La Grande-Bretagne s’est donc muée en quelques années en un terrain de jeu très attractif pour les énergéticiens qui développent les énergies propres. Outre le projet de centrale nucléaire à Hinkley Point, EDF est déjà bien implantée dans le pays grâce notamment à sa filiale EDF ER qui dispose de plus de 30 parcs éoliens répartis sur tout le territoire. Avec le seul éolien, EDF ER fournit près de 700 MW d’électricité, soit la consommation annuelle de 423 000 foyers. Trois nouveaux parcs éoliens ont été mis en service fin avril par EDF ER.

Par ailleurs, le secteur photovoltaïque britannique a enregistré un pic au premier trimestre 2017. Les entreprises ont bouclé avant le 1er avril les chantiers déjà débutés afin de bénéficier du programme d’aides Renewable Obligations Certificate. Le Chinois Renesola, l’Allemand Wirsol et le Britannique G2 Energy sont parvenus à mettre en service plusieurs centrales photovoltaïques qui pourraient permettre de disposer au total de 12 GW de puissance. La fin du programme d’aides dans le secteur va entraîner mécaniquement un ralentissement des projets dans les mois à venir, mais les experts sont confiants quant à la viabilité du marché.

Les centaines de millions promis par le Gouvernement vont continuer à irriguer les énergies renouvelables dont le photovoltaïque. Les aides profiteront également au développement de la biomasse qui est la seconde source d’électricité verte après l’éolien. La biomasse bénéficie d’un cadre législatif attrayant en comparaison de la plupart des pays (la France se distingue également de manière positive) et les grands groupes entrent en compétition pour se placer sur ce secteur d’avenir. Le Français Veolia a ainsi obtenu en 2016 deux contrats d’exploitation et de maintenance pour des centrales biomasse situées dans le nord de l’Angleterre (Sheffield et Nottingham).

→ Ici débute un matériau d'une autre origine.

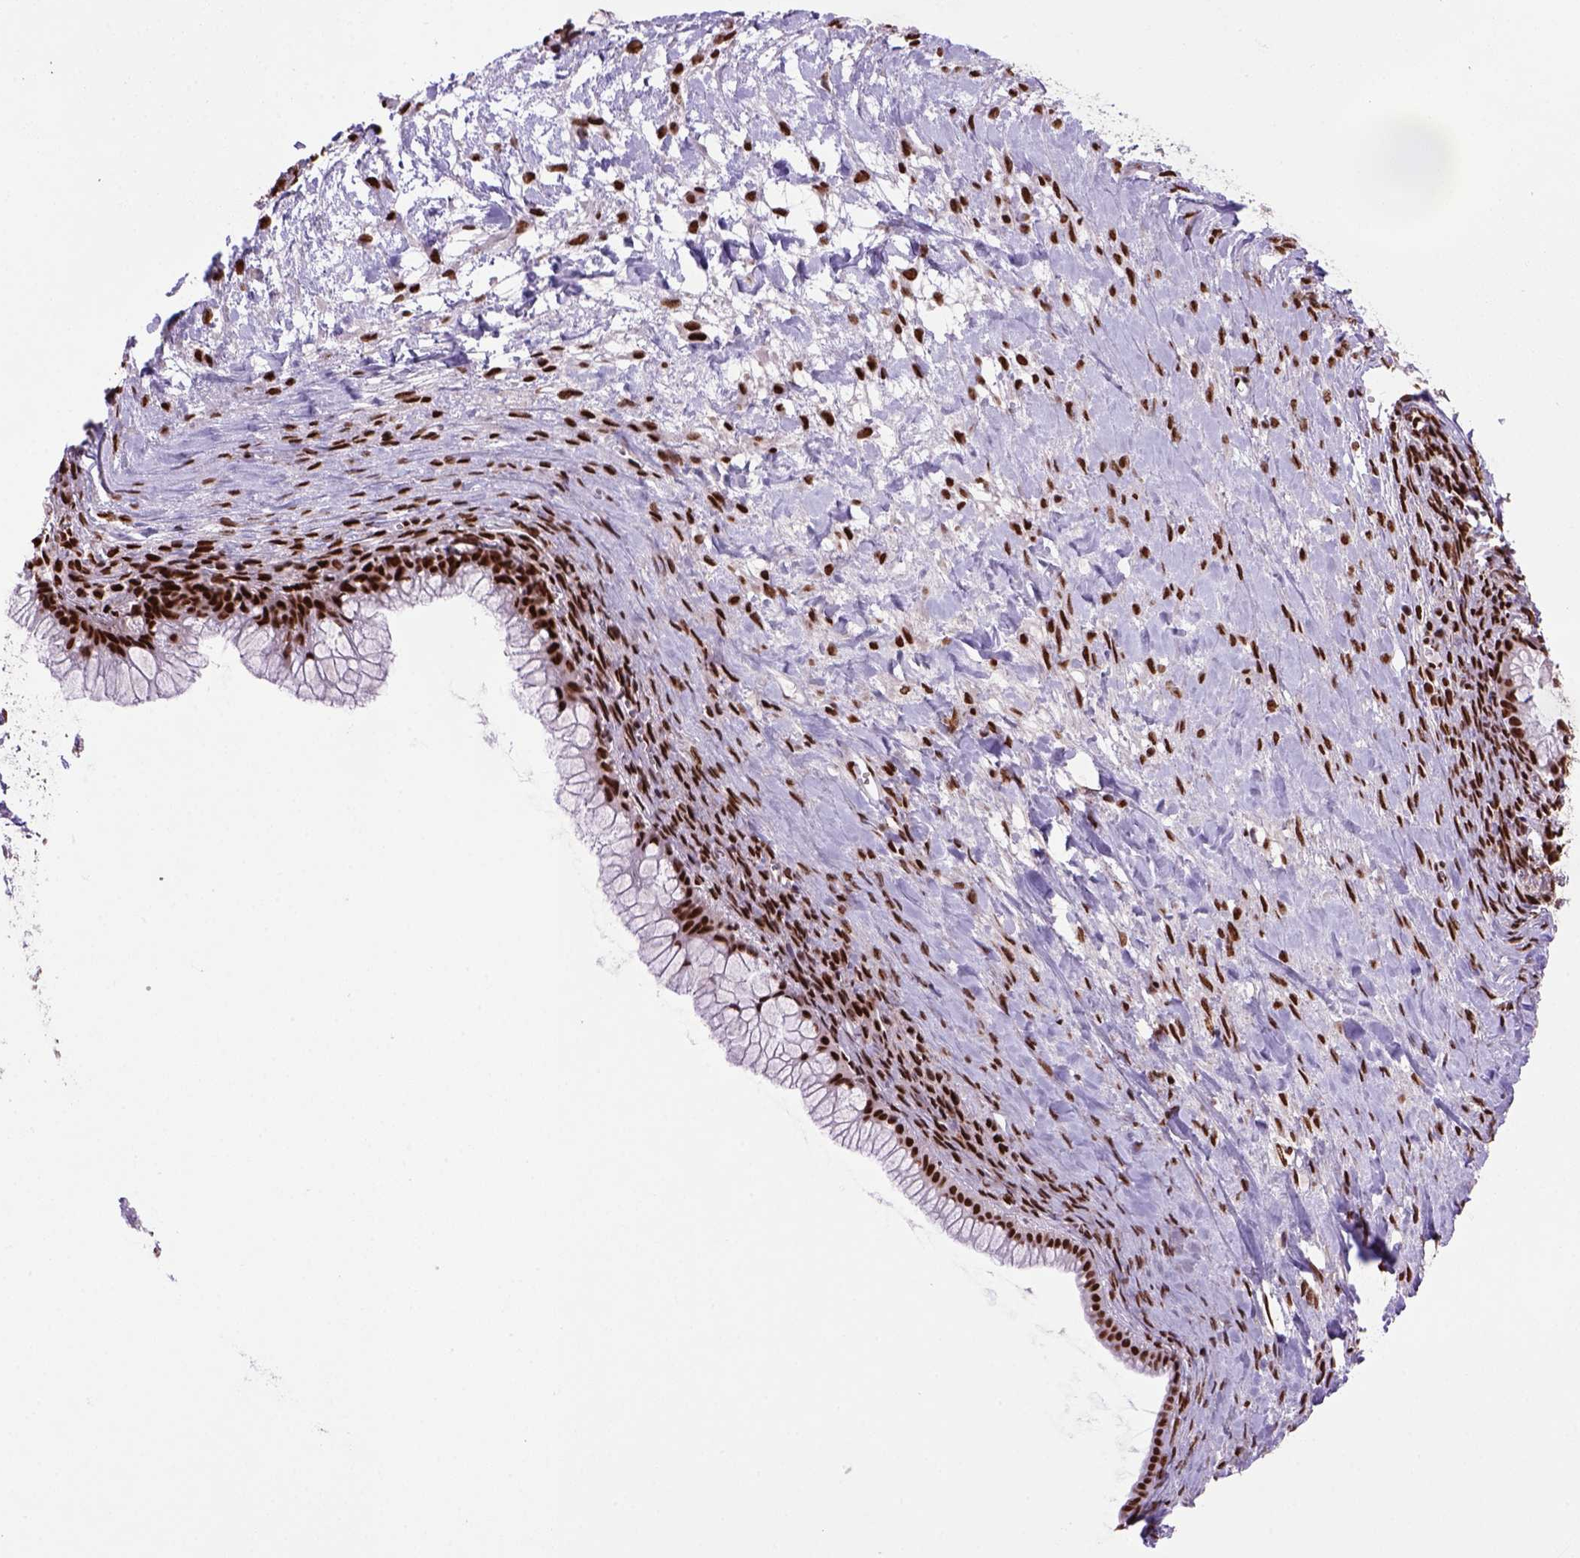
{"staining": {"intensity": "strong", "quantity": ">75%", "location": "nuclear"}, "tissue": "ovarian cancer", "cell_type": "Tumor cells", "image_type": "cancer", "snomed": [{"axis": "morphology", "description": "Cystadenocarcinoma, mucinous, NOS"}, {"axis": "topography", "description": "Ovary"}], "caption": "Strong nuclear staining for a protein is appreciated in approximately >75% of tumor cells of ovarian mucinous cystadenocarcinoma using IHC.", "gene": "NSMCE2", "patient": {"sex": "female", "age": 41}}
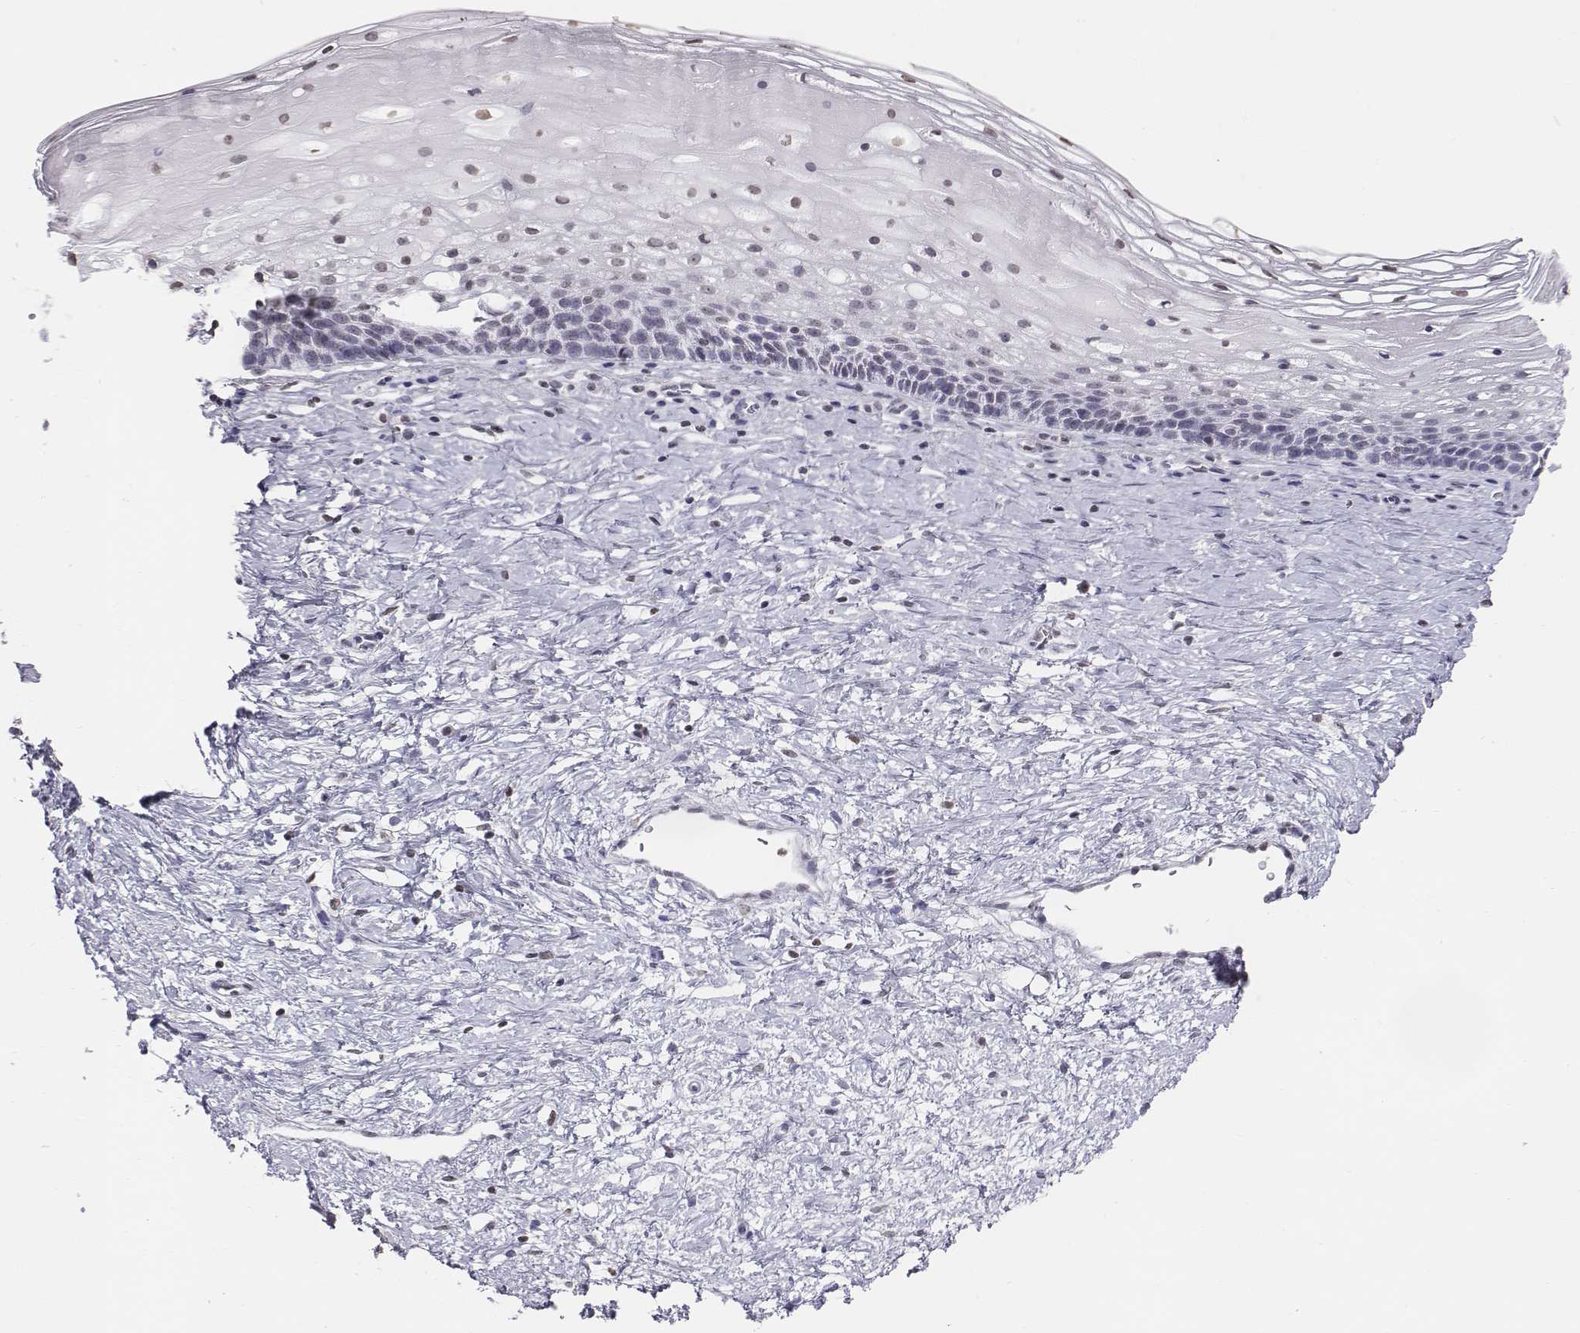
{"staining": {"intensity": "negative", "quantity": "none", "location": "none"}, "tissue": "cervix", "cell_type": "Glandular cells", "image_type": "normal", "snomed": [{"axis": "morphology", "description": "Normal tissue, NOS"}, {"axis": "topography", "description": "Cervix"}], "caption": "Immunohistochemical staining of benign human cervix reveals no significant expression in glandular cells.", "gene": "BARHL1", "patient": {"sex": "female", "age": 34}}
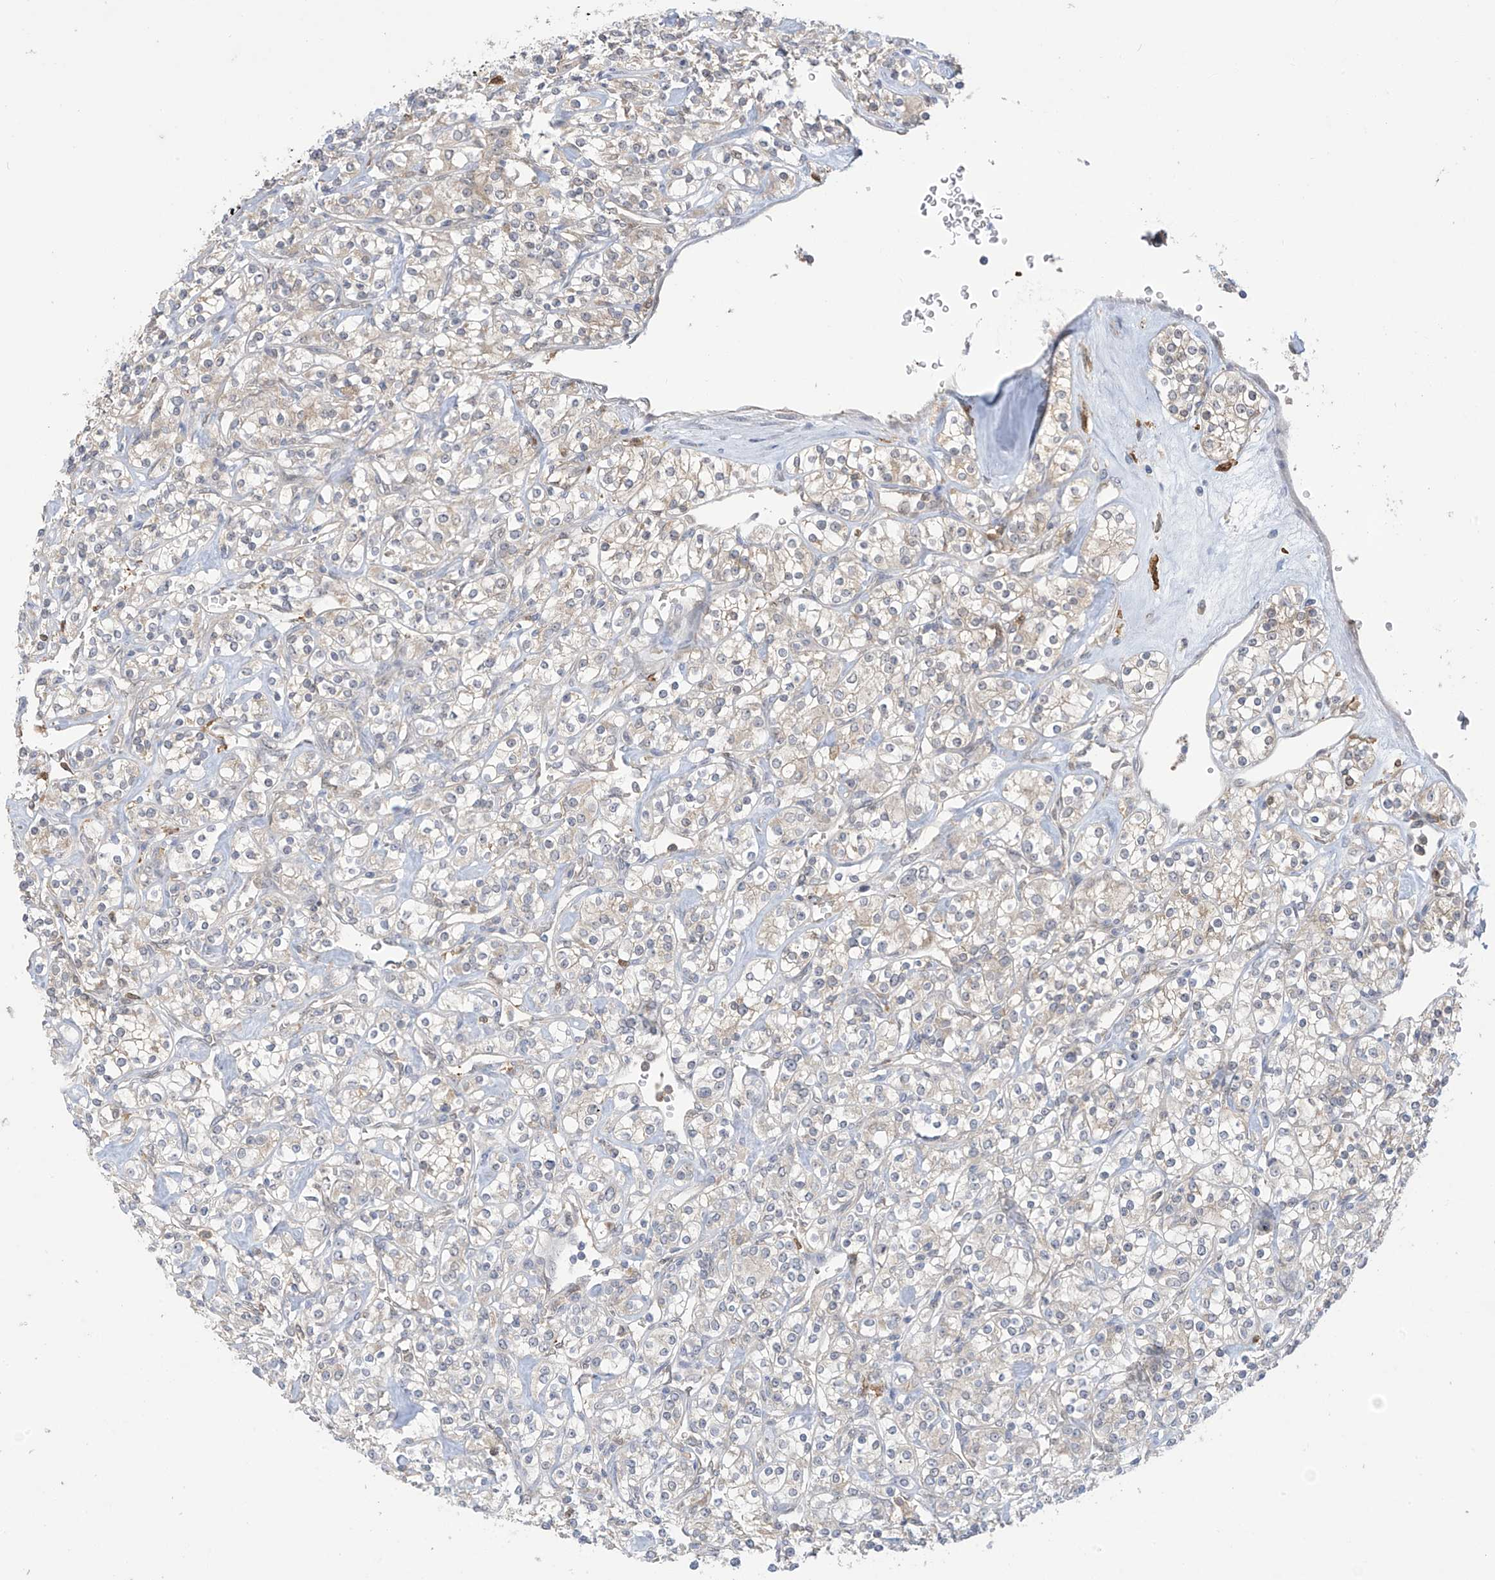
{"staining": {"intensity": "weak", "quantity": "25%-75%", "location": "cytoplasmic/membranous"}, "tissue": "renal cancer", "cell_type": "Tumor cells", "image_type": "cancer", "snomed": [{"axis": "morphology", "description": "Adenocarcinoma, NOS"}, {"axis": "topography", "description": "Kidney"}], "caption": "Renal adenocarcinoma was stained to show a protein in brown. There is low levels of weak cytoplasmic/membranous positivity in about 25%-75% of tumor cells. The protein is stained brown, and the nuclei are stained in blue (DAB (3,3'-diaminobenzidine) IHC with brightfield microscopy, high magnification).", "gene": "IDH1", "patient": {"sex": "male", "age": 77}}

Les politiques publiques en faveur des énergies renouvelables sont une réussite outre-Manche et l’objectif de multiplier par quatre les installations solaires entre 2014 et 2022 ou celui de réduire d’ici à 2030 ses émissions de 57 % de gaz à effet de serre par rapport à leur niveau de 1990 peuvent être atteints. Une ombre est toutefois apparue depuis le Brexit et le début des négociations en vue de la sortie de l’Union européenne de la Grande-Bretagne. Certains observateurs s’interrogent, en effet, sur la poursuite des efforts du pays une fois hors de l’UE. Affaire à suivre.